Baha’u’llah prétendait n'être rien moins que le messager envoyé par Dieu pour inaugurer « le cycle d'accomplissement de l'unification juste du monde » et se considérait comme « le Promis » attendu par toutes les religions pour bâtir les bases de l'unité dans la diversité. Sa vie, son œuvre et son influence, se placent donc dans la droite ligne de Zoroastre, de Krishna, de Noé, d'Abraham, de Moïse, du Bouddha, du Christ et de Mahomet, qui est considéré par les bahais comme celui qui clôt le cycle prophétique.

Pour les bahaïs d'origine bouddhiste, Baha’u’llah accomplit la prophétie annonçant « un bouddha nommé Maitreya, le bouddha universel » qui, conformément aux traditions bouddhistes, viendrait d'Occident pour apporter à l'humanité la paix et la lumière. Les bahaïs d'origine bouddhiste voient donc en Baha’u’llah l'accomplissement de nombreuses prophéties, la Perse (l'Iran) étant située à l'ouest de l'Inde.

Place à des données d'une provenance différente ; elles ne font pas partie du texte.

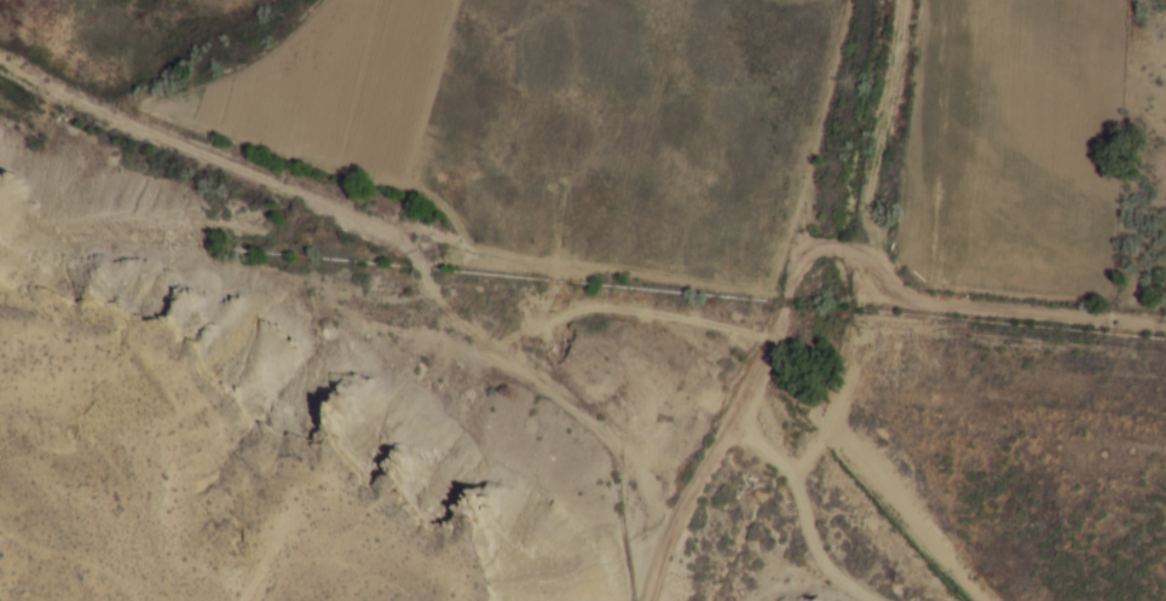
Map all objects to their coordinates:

Pour les bahaïs d'origine hindoue, Baha’u’llah est la nouvelle incarnation de Krishna, le "dixième avatar, Kalki", "l'esprit le plus grand". Il est "Celui qui ne naît et ne meurt pas", Celui qui "lorsque la bonté vient à s'affaiblir" revient à tous les âges pour rétablir la droiture promise dans la Bhagavad-Gita.
Selon le site bahai.fr, Baha’u’llah a énoncé les principes qui vont suivre. Bon nombre d'entre eux furent inspirés par les Lumières européennes et l'humanisme, ainsi que les principales religions monothéistes l'ayant précédé :

- Unité de l'humanité dans le respect de sa diversité : il faut encourager la mise en place d'une confédération mondiale dans le respect des nations, et adopter une langue auxiliaire universelle (espéranto).

- L'homme et la femme sont égaux en droit.

- L'accès à l'éducation et à la culture doit être ouvert à tous.

- Les extrêmes de richesse et de pauvreté doivent être éliminés.

- La recherche personnelle et indépendante de la vérité est encouragée.

- La tolérance religieuse est essentielle.

- Toutes formes de préjugés (racisme, fanatisme, sexisme, etc.) doivent être abandonnées.

- La science et la religion doivent s'accorder.

Les bahaïs respectent aussi le code moral des dix commandements. Auxquels s'ajoutent, pour se protéger des différentes formes d'addictions, des abstentions plus spécifiques telles que l'interdiction des mœurs sexuelles dissolues, des jeux de hasard, mais aussi de la consommation d'alcool et de drogue, de même que la médisance et la calomnie.

Les bahaï s'efforcent enfin de vivre selon des normes morales telles que la modération en toute circonstance, la chasteté en dehors du mariage, l'honnêteté, la primauté des actes sur les discours, la pureté d'intention, le dévouement et la courtoisie, la générosité et l'altruisme. Le travail consciencieux est pour eux élevé au rang de prière.